The Tuscarora Creek bridge is a 63.5 ft single-span, steel, through-girder bridge with a floor beam/stringer system supporting a 12 in-thick concrete slab south of Walkersville, Maryland. Originally constructed by the Frederick and Pennsylvania Line Railroad Company (F&PL) in 1872. It was later rebuilt by the Pennsylvania Railroad in 1907 as a thru girder concrete deck bridge using an older bridge from the Northern Central Railway. In 1915, the bridge was surveyed as part of the Interstate Commerce Commission's effort to establish freight rates for the Parent railroad.

As of 2021, the bridge is in active rail service, operated by the Walkersville Southern RR.

== History ==

=== Construction ===

====Bollman Iron Bridge====
The original plan for the railroad called for it to cross the Monocacy River below Tuscarora Creek and therefore, no bridge was located by Gitt in 1867. The finalized location for the railroad called for a bridge over Tuscarora Creek approximately 300 feet south of the Monocacy River crossing for the road. Like the other bridges on the road, the Tuscarora Creek bridge was to be a "Bollman suspension truss" with a creek span of 63 feet, 10 feet above the water. In 1872, Bollman's firm, Patapsco Bridge and Iron Works completed the bridge.
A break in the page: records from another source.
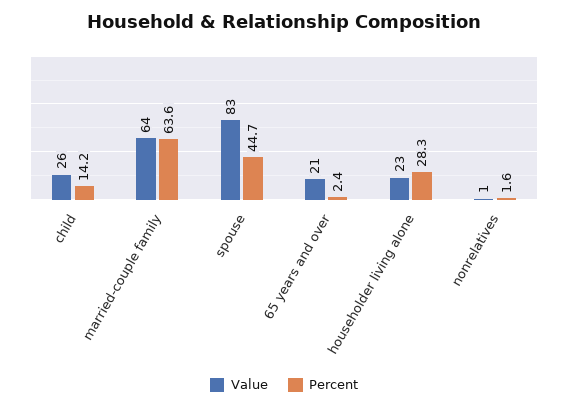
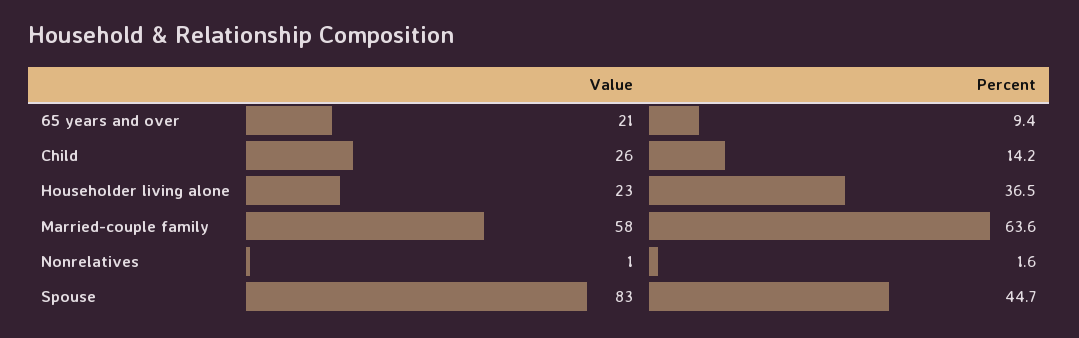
  {
    "Value": {
      "child": 26,
-     "married-couple family": 64,
+     "married-couple family": 58,
      "spouse": 83,
      "65 years and over": 21,
      "householder living alone": 23,
      "nonrelatives": 1
    },
    "Percent": {
      "child": 14.2,
      "married-couple family": 63.6,
      "spouse": 44.7,
-     "65 years and over": 2.4,
+     "65 years and over": 9.4,
-     "householder living alone": 28.3,
+     "householder living alone": 36.5,
      "nonrelatives": 1.6
    }
  }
====Pennsylvania Railroad Rebuilds====
The ICC survey work papers (Note: ICC work papers from the 1915 field survey were dated June 13, 1916, for bridge 65.35, page 9. These work papers also list the dimensions of the girder members dates of reconstruction and sources of material if the bridges were from another bridge.
 Original from National Archives at College Park, MD: NACP, record group 134, stack area 570, row 43, compartment 30, shelf 02, accessed March 2013.) indicate one rebuild after the 1872 construction but before the 1915 inspection:
The Bollman iron truss span for Monocacy was replaced by the Pennsylvania Railroad in 1907 but the masonry abutments were left in place.
Pennsylvania replaced the Bollman truss with a 63.5 ft single-span, steel, through-girder bridge. The 1915 ICC inspection reports indicate that the steel girders at that time were 3/8's of an inch in thickness and 50 in deep. This 1907 replacement did not use new materials but instead, bridge 65.35 had been previously used by the Northern Central RR, or NCR as NCR bridge #33 built in 1882.
Subsequent to this ICC survey, Pennsylvania replaced the NCR bridge with a second thru girder bridge using 76+1/2 in deep x 5/8 in thick web side girders and a 12 in thick concrete deck. This probably occurred at the same time as the Monocacy River rebuild in 1927.
No later rebuild by PRR was made after 1927 and before 1982 when the bridge was conveyed to the State of Maryland..

====United States Railway Administration (USRA) Rebuild====
There is no evidence of a rebuild by the USRA.

====State Railroad Administration (SRA 1982-1989)====
Subsequent to the conveyance of the railroad from Conrail to the State of Maryland in 1982, State Railroad Administration developed a Maryland State Rail Plan.
The plan called for no action on the Tuscarora Creek bridge. Currently, the Maryland Dept. of Transportation owns the bridge.